Emmanuel Jouthe : Ecce Homo
Emmanuel Jouthe navigue sur les flots de la masculinité avec Staccato Rivière, un trio d’hommes dans lequel il s’inclut.
Quand l’idée a germé, voilà deux bonnes années, de travailler avec des interprètes masculins, la démarche d’Emmanuel Jouthe avait un caractère sociologique. Avec le temps, le désir de vivre une expérience a primé sur celui d’élaborer un propos sur le thème de la masculinité. "Ça s’est développé en un dialogue entre trois danseurs très différents de corps, de mentalité, d’énergie et d’humour, déclare le chorégraphe. Et cette différence-là était suffisante pour que je puisse tricoter une chorégraphie."
De fait, entre le Québécois d’origine haïtienne qui crée depuis 1995 au sein de la compagnie Carpe Diem, le Japonais Masaharu Imazu que l’on a découvert aux côtés de Louise Lecavalier dans Cobalt Rouge, et l’anglophone David Flewelling que l’on a pu apprécier dans des oeuvres de Roger Sinha et de David Pressault, la différence est flagrante et devient source d’inspiration. "Masa est très félin, agile, rapide, mais je cherche à voir où il est plus vulnérable et délicat, commente Jouthe. David, lui, est très longiligne et semble très posé mentalement, mais j’arrive à le déstabiliser dans le contact physique. Et moi, j’essaye de travailler un état de corporéité, une attitude qui fait que je peux être un lien."
Dépassant les apparences pour explorer les subtilités de chacune des personnalités, le chorégraphe découvre les nuances de la masculinité à mesure qu’elles se révèlent. Outre la complicité particulière qui s’est développée en studio et qui a fait du rire une composante quasi systématique des répétitions, la dynamique yang a transformé son processus habituel de création et son résultat. Notamment parce que la réponse à ses propositions gestuelles lui ressemble plus que celle des interprètes féminines qu’il privilégie habituellement dans la distribution de ses spectacles.
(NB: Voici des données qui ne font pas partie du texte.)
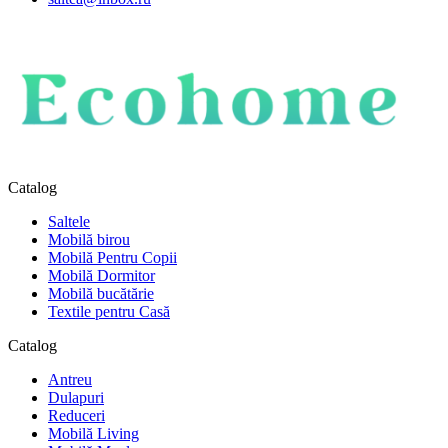
Catalog
Saltele
Mobilă birou
Mobilă Pentru Copii
Mobilă Dormitor
Mobilă bucătărie
Textile pentru Casă
Catalog
Antreu
Dulapuri
Reduceri
Mobilă Living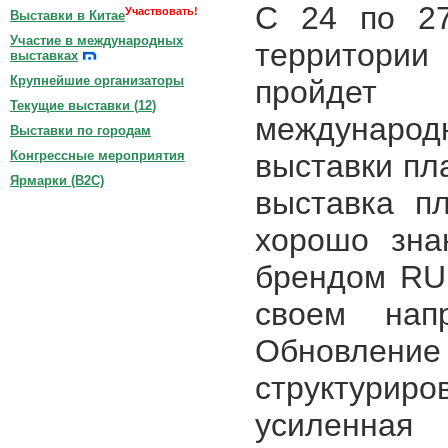
С 24 по 2
Участвовать!
Выставки в Китае
Участие в международных
территор
выставках
Крупнейшие организаторы
пройде
Текущие выставки (
12
)
междунар
Выставки по городам
выставки пл
Конгрессные мероприятия
Ярмарки (B2C)
выставка пл
хорошо зна
брендом RU
своем нап
Обновлен
структуриро
усиленная 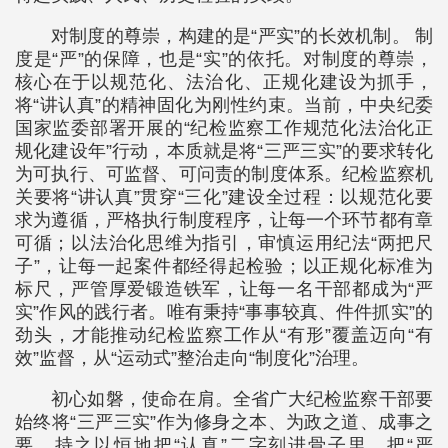
对制度的尊崇，构建的是“严实”的长效机制。 制
度是“严”的保障，也是“实”的依托。对制度的尊崇，
核心在于以规范化、法治化、正规化建设为抓手，
将“讲认真”的精神固化为刚性约束。当前，中央纪委
国家监委部署开展的“纪检监察工作规范化法治化正
规化建设年”行动，本质就是将“三严三实”的要求转化
为可执行、可监督、可问责的制度体系。纪检监察机
关要将“讲认真”贯穿“三化”建设全过程：以规范化要
求为遵循，严格执行制度程序，让每一个环节都有章
可循；以法治化思维为指引，审慎运用纪法“两把尺
子”，让每一起案件都经得起检验；以正规化标准为
标尺，严管厚爱锻造铁军，让每一名干部都成为“严
实”作风的践行者。唯有秉持“事事较真、件件抓实”的
劲头，才能推动纪检监察工作从“有形”覆盖迈向“有
效”监督，从“运动式”整治走向“制度化”治理。
初心如磐，使命在肩。全省广大纪检监察干部要
始终将“三严三实”作为修身之本、为政之道、成事之
要，持之以恒地把“认真”二字刻进骨子里、把“严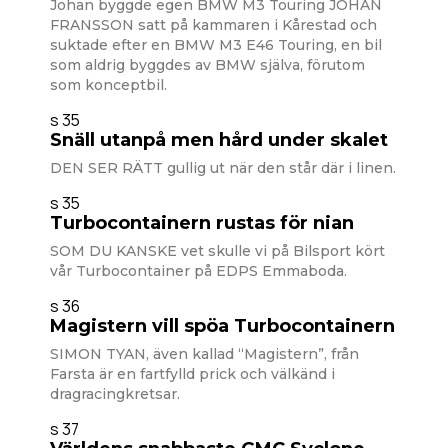
Johan byggde egen BMW M3 Touring JOHAN
FRANSSON satt på kammaren i Kårestad och
suktade efter en BMW M3 E46 Touring, en bil
som aldrig byggdes av BMW själva, förutom
som konceptbil.
s 35
Snäll utanpå men hård under skalet
DEN SER RÄTT gullig ut när den står där i linen.
s 35
Turbocontainern rustas för nian
SOM DU KANSKE vet skulle vi på Bilsport kört
vår Turbocontainer på EDPS Emmaboda.
s 36
Magistern vill spöa Turbocontainern
SIMON TYAN, även kallad “Magistern”, från
Farsta är en fartfylld prick och välkänd i
dragracingkretsar.
s 37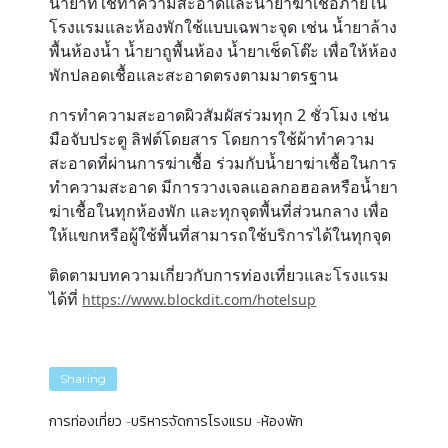
น้ำยาที่ใช้ทำความสะอาดและน้ำยาฆ่าเชื้อภายใน
โรงแรมและห้องพักใช้แบบเฉพาะจุด เช่น น้ำยาล้าง
พื้นห้องน้ำ น้ำยาถูพื้นห้อง น้ำยาเช็ดโต๊ะ เพื่อให้ห้อง
พักปลอดเชื้อและสะอาดตรงตามมาตรฐาน
การทำความสะอาดผิวสัมผัสร่วมทุก 2 ชั่วโมง เช่น
มือจับประตู ลิฟต์โดยสาร โดยการใช้ผ้าทำความ
สะอาดที่ผ่านการฆ่าเชื้อ ร่วมกับน้ำยาฆ่าเชื้อในการ
ทำความสะอาด มีการวางเจลแอลกอฮอลหรือน้ำยา
ฆ่าเชื้อในทุกห้องพัก และทุกจุดพื้นที่ส่วนกลาง เพื่อ
ให้แขกหรือผู้ใช้พื้นที่สามารถใช้บริการได้ในทุกจุด
ติดตามบทความเกี่ยวกับการท่องเที่ยวและโรงแรม
ได้ที่
https://www.blockdit.com/hotelsup
Sharing
การท่องเที่ยว
บริหารจัดการโรงแรม
ห้องพัก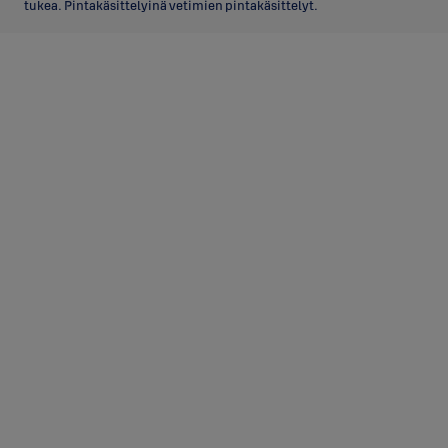
tukea. Pintakäsittelyinä vetimien pintakäsittelyt.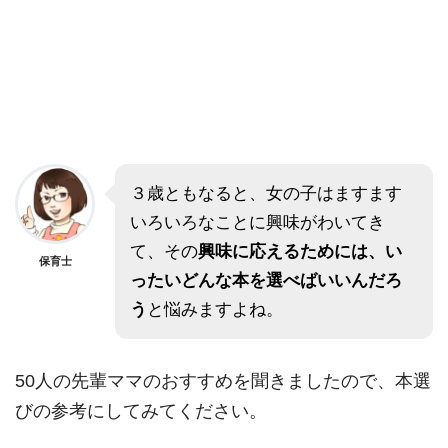
３歳ともなると、女の子はますます
いろいろなことに興味がわいてき
て、その
興味に応えるためには、い
保育士
ったいどんな本を選べばいいんだろ
う
と悩みますよね。
50人の先輩ママのおすすめを聞きましたので、本選
びの参考にしてみてください。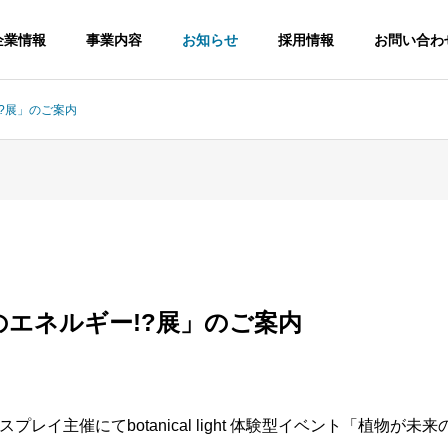
企業情報
事業内容
お知らせ
採用情報
お問い合わ
?展」のご案内
のエネルギー!?展」のご案内
レイ主催にてbotanical light 体験型イベント「植物が未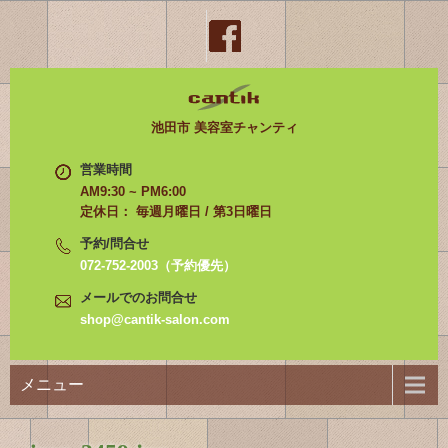
池田市 美容室チャンティ
営業時間
AM9:30 ~ PM6:00
定休日： 毎週月曜日 / 第3日曜日
予約/問合せ
072-752-2003（予約優先）
メールでのお問合せ
shop@cantik-salon.com
メニュー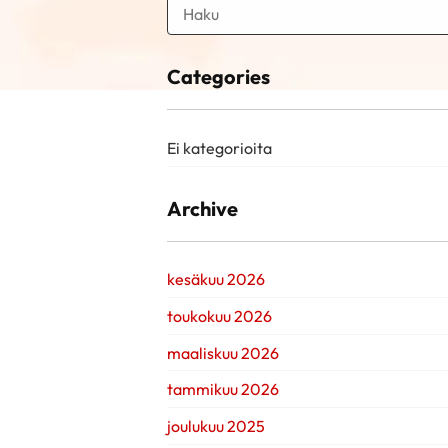
Categories
Ei kategorioita
Archive
kesäkuu 2026
toukokuu 2026
maaliskuu 2026
tammikuu 2026
joulukuu 2025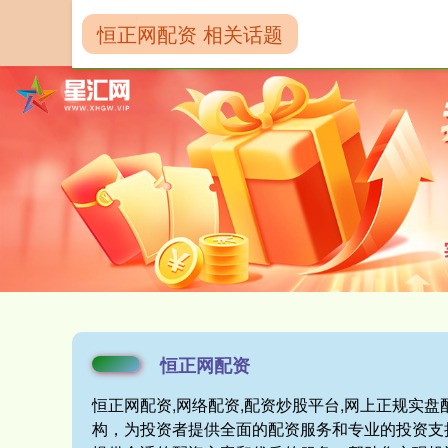
恒正网配资 相关话题
首页
恒正网配
恒正网配资
恒正网配资,网络配资,配资炒股平台,网上正规实
构，为投资者提供全面的配资服务和专业的投资支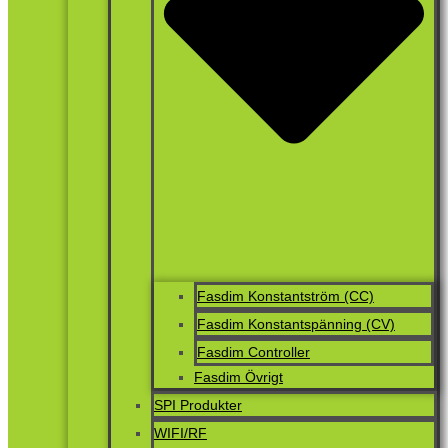
Fasdim Konstantström (CC)
Fasdim Konstantspänning (CV)
Fasdim Controller
Fasdim Övrigt
SPI Produkter
WIFI/RF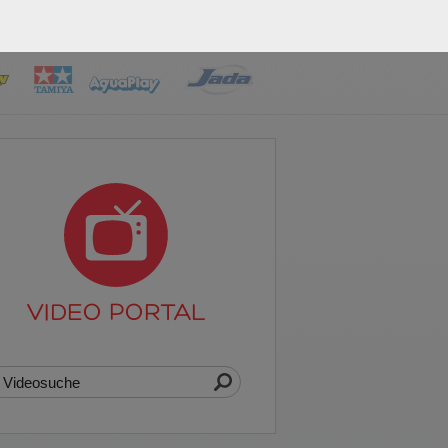
VIDEO PORTAL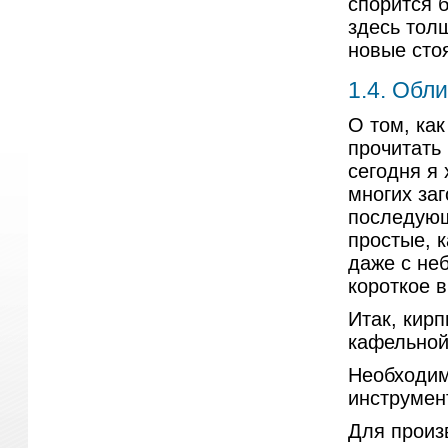
спорится б
здесь тол
новые стоя
1.4. Обл
О том, ка
прочитать 
сегодня я 
многих за
последующ
простые, к
даже с не
короткое 
Итак, кир
кафельной 
Необходим
инструмен
Для произ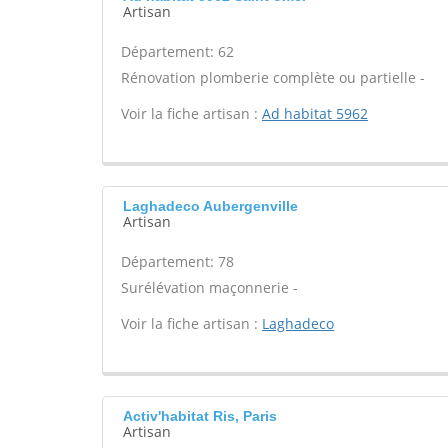
Artisan
Département: 62
Rénovation plomberie complète ou partielle -
Voir la fiche artisan :
Ad habitat 5962
Laghadeco Aubergenville
Artisan
Département: 78
Surélévation maçonnerie -
Voir la fiche artisan :
Laghadeco
Activ'habitat Ris, Paris
Artisan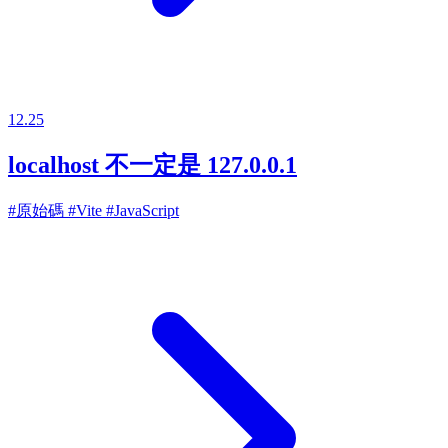
12.25
localhost 不一定是 127.0.0.1
#原始碼
#Vite
#JavaScript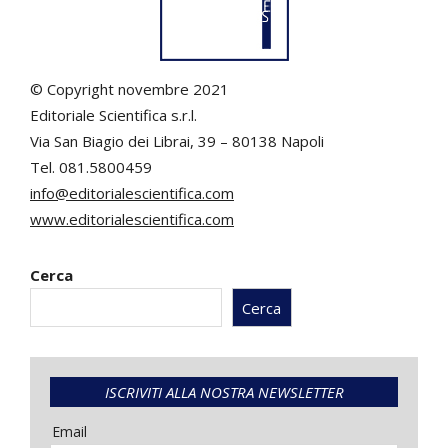
© Copyright novembre 2021
Editoriale Scientifica s.r.l.
Via San Biagio dei Librai, 39 – 80138 Napoli
Tel. 081.5800459
info@editorialescientifica.com
www.editorialescientifica.com
Cerca
Cerca
ISCRIVITI ALLA NOSTRA NEWSLETTER
Email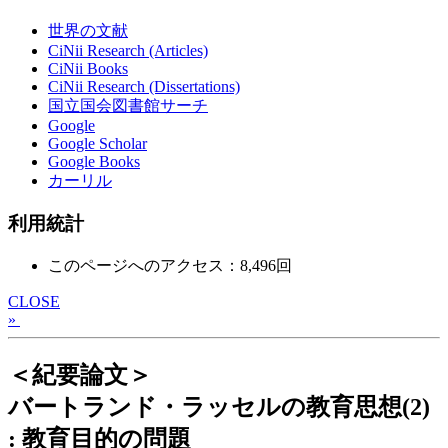
世界の文献
CiNii Research (Articles)
CiNii Books
CiNii Research (Dissertations)
国立国会図書館サーチ
Google
Google Scholar
Google Books
カーリル
利用統計
このページへのアクセス：8,496回
CLOSE
»
＜紀要論文＞
バートランド・ラッセルの教育思想(2)
: 教育目的の問題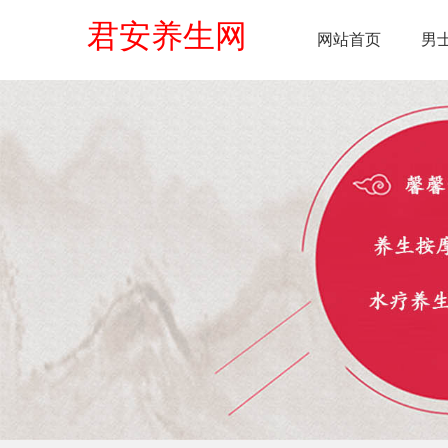
君安养生网
网站首页
男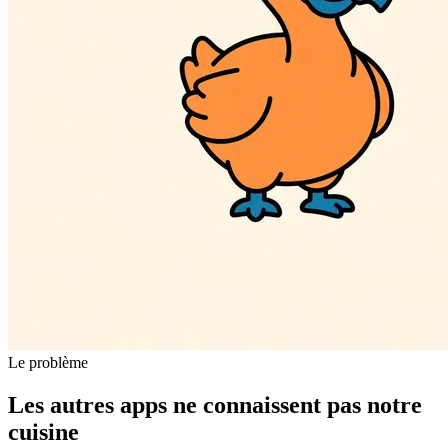
Le problème
Les autres apps ne connaissent pas notre
cuisine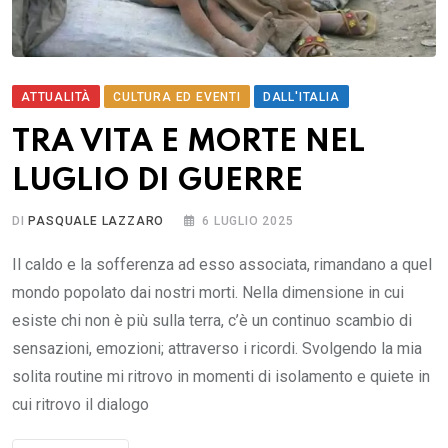
ATTUALITÀ
CULTURA ED EVENTI
DALL'ITALIA
TRA VITA E MORTE NEL
LUGLIO DI GUERRE
DI
PASQUALE LAZZARO
6 LUGLIO 2025
Il caldo e la sofferenza ad esso associata, rimandano a quel
mondo popolato dai nostri morti. Nella dimensione in cui
esiste chi non è più sulla terra, c’è un continuo scambio di
sensazioni, emozioni; attraverso i ricordi. Svolgendo la mia
solita routine mi ritrovo in momenti di isolamento e quiete in
cui ritrovo il dialogo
"En travaillant avec des gars, je tente d’écrire la danse plutôt que de proposer des structures d’improvisation. Ça m’est plus facile de reconnaître une énergie masculine percussive. Au niveau des lignes et des courbes, je suis dans un territoire totalement différent parce que le corps masculin n’a pas la même souplesse. J’essaye donc d’apporter de la finesse, de la langueur et une délicatesse dans l’énergie plus que dans la forme."
ÊTRE PLUTOT QUE DEFINIR
À l’opposé de la scénographie très songée d’Æternam, celle de Staccato Rivière demeure très épurée: seules une table et trois têtes de bois occupent l’espace scénique. "Ces têtes représentent le côté cérébral, le lieu du corps où je ne me sens pas nécessairement à l’aise, explique le chorégraphe qui avoue en riant avoir maille à partir avec la confusion. Au début, c’était une cible à laquelle j’allais m’attaquer, mais elles sont aussi faites d’une matière chaude et sensuelle que j’aime. Aujourd’hui, je continue de cheminer avec ces éléments même si j’avoue ne pas trop savoir ce que j’en ai fait."
Plutôt que de se laisser polluer par le verbiage mental, Jouthe a décidé de faire confiance au processus et de le vivre pleinement. D’ailleurs, la cohérence est devenue plus manifeste quand il a intégré physiquement la création. "Pour des raisons artistiques, mais aussi parce que j’étais blessé au genou, j’ai commencé le travail avec Jean-François Déziel. Le jour où je me suis intégré, les choses sont devenues plus faciles parce que je ne chorégraphiais plus seulement avec ma tête: je sentais physiquement ce qui était justifié ou pas."
Au-delà des angoisses existentielles, Jouthe a dû faire face à l’adversité économique: comme plusieurs chorégraphes de sa génération, dont la valeur artistique est pourtant reconnue, il n’a pas eu de subventions. Malgré les efforts d’un fidèle coproducteur, Danse-Cité, et une résidence à La Chapelle, la pièce a été créée en douze semaines étalées sur un an et demi plutôt que sur trois mois. Quelle danse espère-t-on créer dans de telles conditions?